Perpustakaan Sekolah
Berdasarkan UU No. 43
Tahun 2007 tentang perpustakaan, pasal 3 menjelaskan bahwa fungsi Perpustakaan
sebagai wahana pendidikan, penelitian, pelestarian, informasi dan rekreasi
untuk meningkatkan kecerdasan dan keberdayaan bangsa. Ironinya, pemahaman
seperti ini belum mengakar kuat di masyarakat. Akibatnya, perpustakaan masih
saja dijadikan sebagai gudang buku dan pelengkap akreditasi belaka, bahkan yang
lebih parah dijadikan sebagai tempat pembuangan orang yang bermasalah. Disadari atau tidak, perpustakaan bisa menjadi
solusi bagi kegiatan belajar mengajar di perpustakaan. Di dala perpustakaan,
para siswa bisa mendapatkan pengetahuan yang lebih banyak dan lebih luas.
Namun, untuk mencapai hal itu, dibutuhkan sosok guru yang cinta terhadap
perpustakaan. Seorang guru hendaknya mengarahkan setiap pelajaran yang
diberikan kepada para siswa dengan sumber-sumber lain yang ada di perpustakaan.

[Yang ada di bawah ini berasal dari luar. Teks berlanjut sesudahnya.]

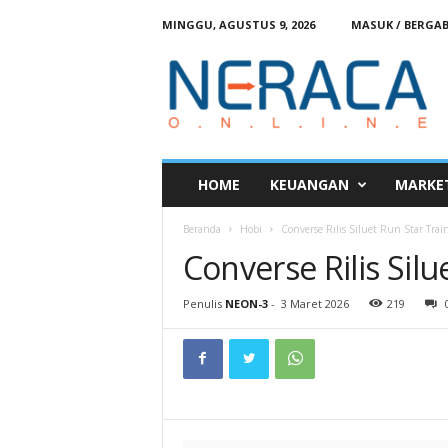
MINGGU, AGUSTUS 9, 2026
MASUK / BERGA
N
e
r
a
c
a
O
HOME
KEUANGAN
MARKE
n
l
Beranda
Hobi
Converse Rilis Siluet Run Star Trai
i
Converse Rilis Silu
n
e
Penulis
NEON-3
-
3 Maret 2026
219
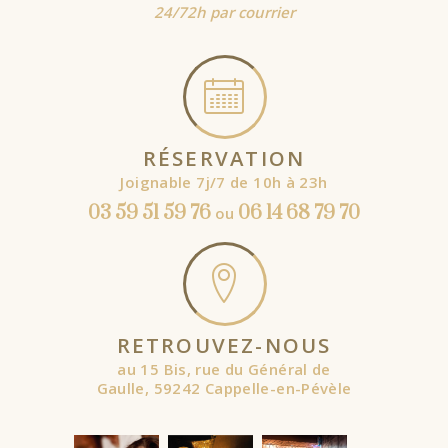
24/72h par courrier
RÉSERVATION
Joignable 7j/7 de 10h à 23h
03 59 51 59 76
06 14 68 79 70
ou
RETROUVEZ-NOUS
au 15 Bis, rue du Général de
Gaulle, 59242 Cappelle-en-Pévèle
À partir de
À partir de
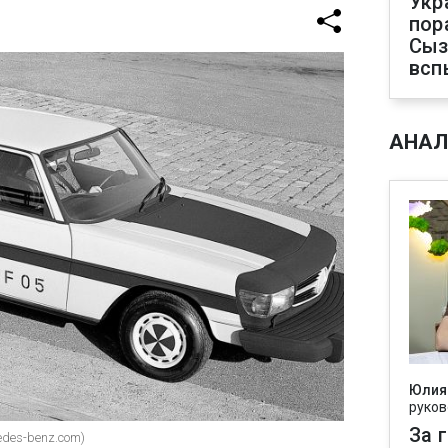
Укр
пор
Сыз
всп
АНАЛ
Юлия
руков
За 
edes-benz.com)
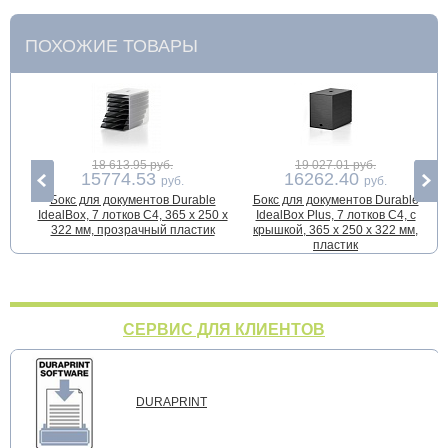
ПОХОЖИЕ ТОВАРЫ
18 613.95 руб.
19 027.01 руб.
15774.53
16262.40
руб.
руб.
Бокс для документов Durable
Бокс для документов Durable
IdealBox, 7 лотков С4, 365 x 250 x
IdealBox Plus, 7 лотков С4, с
322 мм, прозрачный пластик
крышкой, 365 x 250 x 322 мм,
пластик
СЕРВИС ДЛЯ КЛИЕНТОВ
DURAPRINT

Dalam hal ini, seorang guru bisa bersinergi dengan pustakawan di sekolah
tersebut. Salah satu prasyarat utama dalam menjalankan program tersebut adalah
adanya pustakawan yang bertugas sebagai penggerak yang ada di perpustakaan.

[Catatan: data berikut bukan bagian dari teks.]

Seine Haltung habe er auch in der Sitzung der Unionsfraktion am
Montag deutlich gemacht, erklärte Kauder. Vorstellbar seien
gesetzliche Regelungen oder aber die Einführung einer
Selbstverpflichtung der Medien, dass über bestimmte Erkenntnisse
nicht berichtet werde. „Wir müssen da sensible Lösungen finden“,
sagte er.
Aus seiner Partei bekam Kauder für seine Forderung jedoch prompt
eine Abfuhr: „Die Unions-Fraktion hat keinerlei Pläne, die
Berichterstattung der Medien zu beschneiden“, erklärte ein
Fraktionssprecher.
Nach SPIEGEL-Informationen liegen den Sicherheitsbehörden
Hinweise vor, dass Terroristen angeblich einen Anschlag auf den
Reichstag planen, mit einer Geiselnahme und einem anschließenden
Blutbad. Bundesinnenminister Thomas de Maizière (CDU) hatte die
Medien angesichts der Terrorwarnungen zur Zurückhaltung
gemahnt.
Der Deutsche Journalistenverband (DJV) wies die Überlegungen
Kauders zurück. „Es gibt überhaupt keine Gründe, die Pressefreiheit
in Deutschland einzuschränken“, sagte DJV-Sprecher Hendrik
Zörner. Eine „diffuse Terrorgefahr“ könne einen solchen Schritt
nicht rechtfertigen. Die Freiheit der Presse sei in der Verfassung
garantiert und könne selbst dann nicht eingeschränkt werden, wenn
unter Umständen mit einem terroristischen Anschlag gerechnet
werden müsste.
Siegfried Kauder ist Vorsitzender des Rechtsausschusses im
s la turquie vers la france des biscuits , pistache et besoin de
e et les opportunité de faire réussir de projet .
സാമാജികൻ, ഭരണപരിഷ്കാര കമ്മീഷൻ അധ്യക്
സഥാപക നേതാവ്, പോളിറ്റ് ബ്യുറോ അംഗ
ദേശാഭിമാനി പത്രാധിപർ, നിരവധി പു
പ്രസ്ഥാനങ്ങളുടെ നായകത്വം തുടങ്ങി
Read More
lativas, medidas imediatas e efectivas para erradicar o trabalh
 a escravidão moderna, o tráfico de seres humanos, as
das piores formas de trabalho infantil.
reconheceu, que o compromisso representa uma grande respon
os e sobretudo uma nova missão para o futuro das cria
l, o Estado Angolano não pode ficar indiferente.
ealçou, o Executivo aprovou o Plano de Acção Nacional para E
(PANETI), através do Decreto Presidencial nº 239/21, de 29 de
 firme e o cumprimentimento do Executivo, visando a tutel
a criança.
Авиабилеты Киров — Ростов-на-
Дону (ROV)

Pustakawan sekolah haruslah seorang yang mempunyai idealisme tinggi, kreatif
dan berwawasan luas. Bukan mereka yang "bermasalah", juga bukan
mereka yang bekerja demi memenuhi angka sertifikasi dan hanya berorientasi pada
gaji semata.
Seorang
pustakawan sekolah harus mampu menjalin komunikasi yang baik dengan para guru
dan kepala sekolah. Upaya ini sangat dibutuhkan untuk mensinergikan kegiatan
pembelajaran di sekolah dengan sumber-sumber informasi yang ada di
perpustakaan. Selain itu, seyogianya kepala sekolah juga mengalokasikan dana
minimal 5 % dari anggaran belanja sekolah guna pengembangan perpustakaan. Hal
ini sebagaimana diamanatkan dalam UU No. 43 Tahun 2007 pasal 23 ayat 6 yang
menyebutkan bahwa sekolah/madrasah mengalokasikan dana paling sedikit 5 % dari
anggaran belanja operasional sekolah/madrasah untuk pengembangan perpustakaan.